Sent Dept, repeated to Berlin as No. 1, to London as No. 1 and to Moscow as No. 1.

schoenfeld
  1. H. F. Arthur Schoenfeld headed the U.S. Mission to Hungary. On January 26, 1946, upon presentation of his credentials as Minister, the office at Budapest was changed from a Mission to a Legation.
  2. János Gyöngyösi.
  3. Not printed.
  4. Foreign Relations, 1945, vol. ii p. 1326. The telegram stated the Department’s preference that Hungary not deport all Germans from its territory.

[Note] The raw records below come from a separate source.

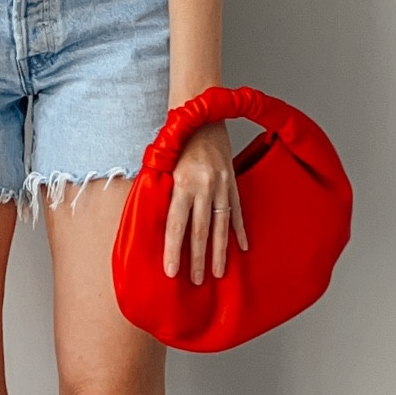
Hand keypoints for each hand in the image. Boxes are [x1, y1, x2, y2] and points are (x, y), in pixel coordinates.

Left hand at [164, 122, 247, 282]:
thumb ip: (161, 191)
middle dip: (198, 258)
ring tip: (218, 273)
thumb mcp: (163, 163)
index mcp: (182, 182)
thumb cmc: (176, 139)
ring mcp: (221, 184)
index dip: (173, 250)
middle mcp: (204, 185)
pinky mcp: (232, 180)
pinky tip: (242, 248)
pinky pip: (237, 210)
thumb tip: (153, 222)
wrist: (202, 113)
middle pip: (200, 230)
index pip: (176, 224)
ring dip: (220, 251)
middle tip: (197, 281)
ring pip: (221, 225)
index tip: (171, 272)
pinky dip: (239, 230)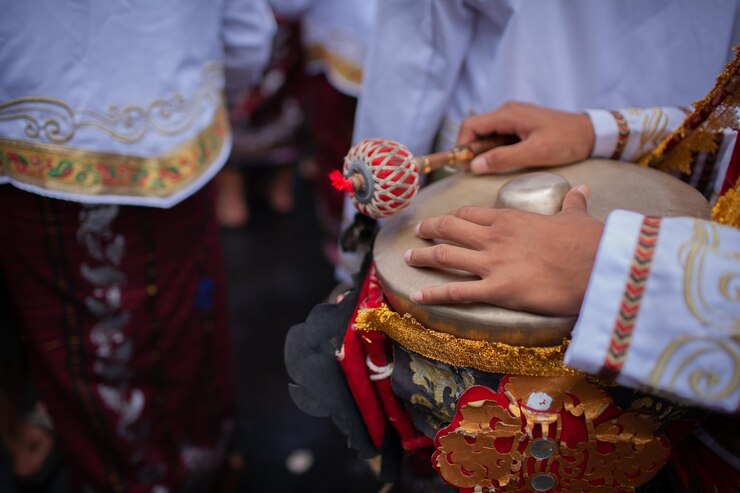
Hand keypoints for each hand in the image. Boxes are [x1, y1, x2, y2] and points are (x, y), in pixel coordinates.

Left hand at [403, 186, 602, 315]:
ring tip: (408, 258)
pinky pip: (456, 292)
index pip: (470, 214)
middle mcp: (494, 237)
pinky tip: (417, 295)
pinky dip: (434, 294)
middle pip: (450, 229)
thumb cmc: (590, 241)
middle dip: (429, 230)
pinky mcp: (498, 289)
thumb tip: (580, 188)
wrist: (600, 264)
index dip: (452, 217)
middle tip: (417, 233)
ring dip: (422, 257)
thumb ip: (572, 202)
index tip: (442, 221)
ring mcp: (493, 263)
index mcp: (510, 218)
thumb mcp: (577, 216)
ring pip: (445, 256)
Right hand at [458, 102, 594, 173]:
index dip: (462, 145)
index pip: (471, 126)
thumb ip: (503, 158)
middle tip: (473, 172)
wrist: (592, 133)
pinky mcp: (520, 126)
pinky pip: (500, 137)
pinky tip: (500, 163)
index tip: (463, 166)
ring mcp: (514, 119)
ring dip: (483, 152)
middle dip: (471, 151)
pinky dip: (495, 150)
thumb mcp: (534, 152)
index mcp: (508, 114)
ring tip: (486, 170)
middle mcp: (508, 113)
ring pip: (488, 135)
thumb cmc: (566, 141)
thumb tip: (475, 166)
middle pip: (477, 130)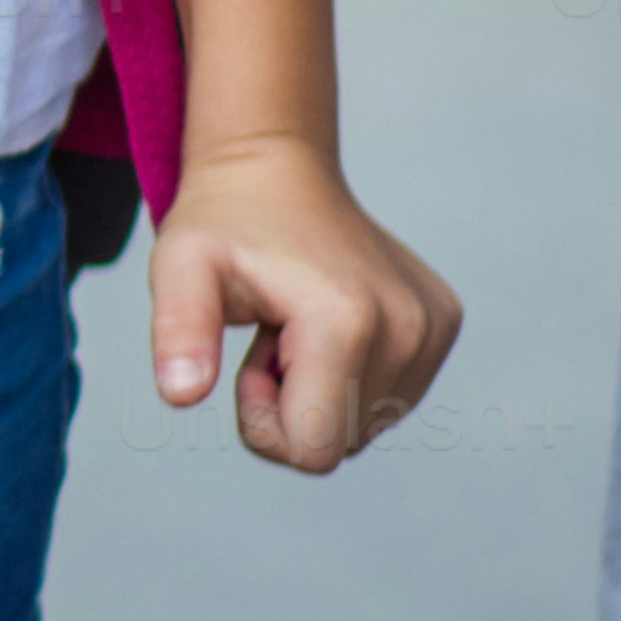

  5. Ibid., p. 1325. The telegram reported that it was the intention of the Hungarian Government to deport only certain objectionable categories of Germans. For text of Foreign Office Note Verbale No. 139/Res/Be/1945 (transmitted to the Department as an enclosure to Despatch 775, January 2, 1946, not printed), see Stephen D. Kertesz, Diplomacy in a Whirlpool: Hungary Between Nazi Germany and Soviet Russia (Notre Dame, Indiana, University of Notre Dame Press, 1953), Document No. 11.
  6. For documentation on concern of the United States over the dispute between Hungary and Czechoslovakia regarding the exchange of populations and revision of frontiers, see vol. vi, pp. 361 ff.